The other major misunderstanding was Her Excellency's claim to be "above politics". Many would not, of course, wish to descend to the level of much current politics, let alone fall below it. Question Period in the Commons is sometimes a national disgrace and there more skulduggery behind parliamentary doors than one likes to think about. Plus, there are those who put themselves forward for public office who are 'infra dignitatem' ('beneath dignity') in their lack of education or sophistication. It is to Mme Clarkson's credit that while she was Her Majesty's representative in Canada she never acted in an 'infra dig' manner. In that sense she was certainly above politics. There was a certain professional 'hauteur' that some disliked but it is important to have leaders who would not appear out of place in circles of power and influence anywhere. That is equally true of those elected to municipal councils.

It would be better to regard the representative of the Crown as being beyond rather than above politics. When the Scottish author John Buchan, Lord Tweedsmuir, was Governor General he said in a speech at Bishop's University in Lennoxville that Canada, French and English, has always been a monarchy and that the King or Queen represents the history and continuity of the nation - and of the commonwealth of nations - beyond all the mutations and vicissitudes of party politics and regional differences. He added that a constitutional monarchy and responsible government keep final power out of the hands of any demagogue or commander-in-chief who may not actually represent the "mind of the nation" at any given time, especially in a time of crisis.

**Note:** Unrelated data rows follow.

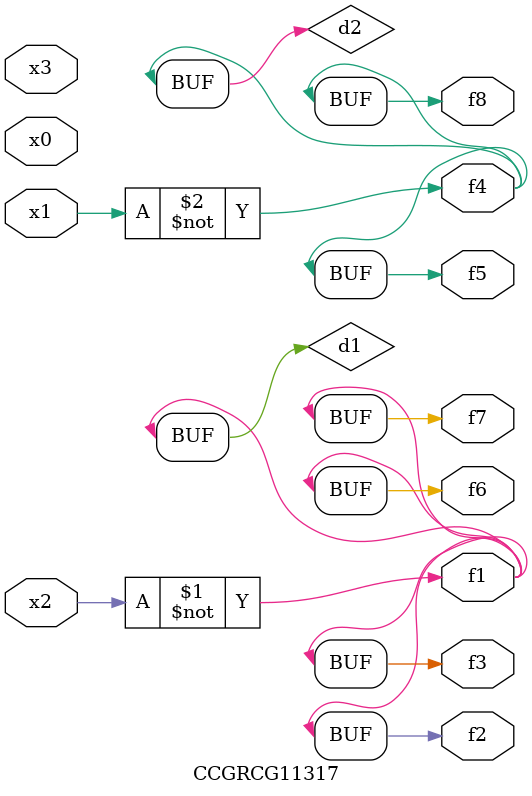
<source format=v>
module CCGRCG11317(
	input x0, x1, x2, x3,
	output f1, f2, f3, f4, f5, f6, f7, f8
);

	wire d1, d2;

	xnor (d1, x2);
	not (d2, x1);
	assign f1 = d1;
	assign f2 = d1;
	assign f3 = d1;
	assign f4 = d2;
	assign f5 = d2;
	assign f6 = d1;
	assign f7 = d1;
	assign f8 = d2;
endmodule

</source>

It is to be noted that the Governor General, and certainly not the Prime Minister, is not Canada's Head of State. She represents, and he serves as the first minister of, the Queen who is our Head of State. That is why the monarch's image is on the coins in your purse or pocket. The small anti-monarchist lobby delights in the slogan "Off with her head". Its partisans like to portray the monarchy as a survival of feudalism or as the top rung of a class system that does not have the approval of most Canadians.

As I remember, Lord Tweedsmuir, the educated and urbane son of a Presbyterian minister and certainly not an aristocrat, said that the Throne is outside any class or profession. The monarch is akin to and, one hopes, an example for, everybody in the realm. And although there have been unworthy and unpopular monarchs, just as there have been that kind of popes, it is the office that is significant. In our monarchy responsibility and power are shared widely. The Queen, as they say, reigns but she does not rule. There is a subtle and important difference. It cannot be said of a constitutional monarch, as it sometimes is of the president of a republic, that he/she is the most powerful person (for good or ill) in the world.

Stephen Harper talked politically and probably inconsequentially to President Karzai of Afghanistan when the latter met recently with the federal cabinet and spoke in the House of Commons. At Rideau Hall Mme Micha_lle Jean and others made it clear to Mr Karzai that many think our military presence in Afghanistan is achieving neither its military objectives nor the aim of restoring the stability from which alone peace can come.

Nor are Canadians all that happy about our involvement in his country and the thought that we shall almost certainly have to be there long past 2009. Each new government has its own agenda. A Governor General who is above/beyond politics can advise the power brokers what Canadians, however they vote, may really be thinking.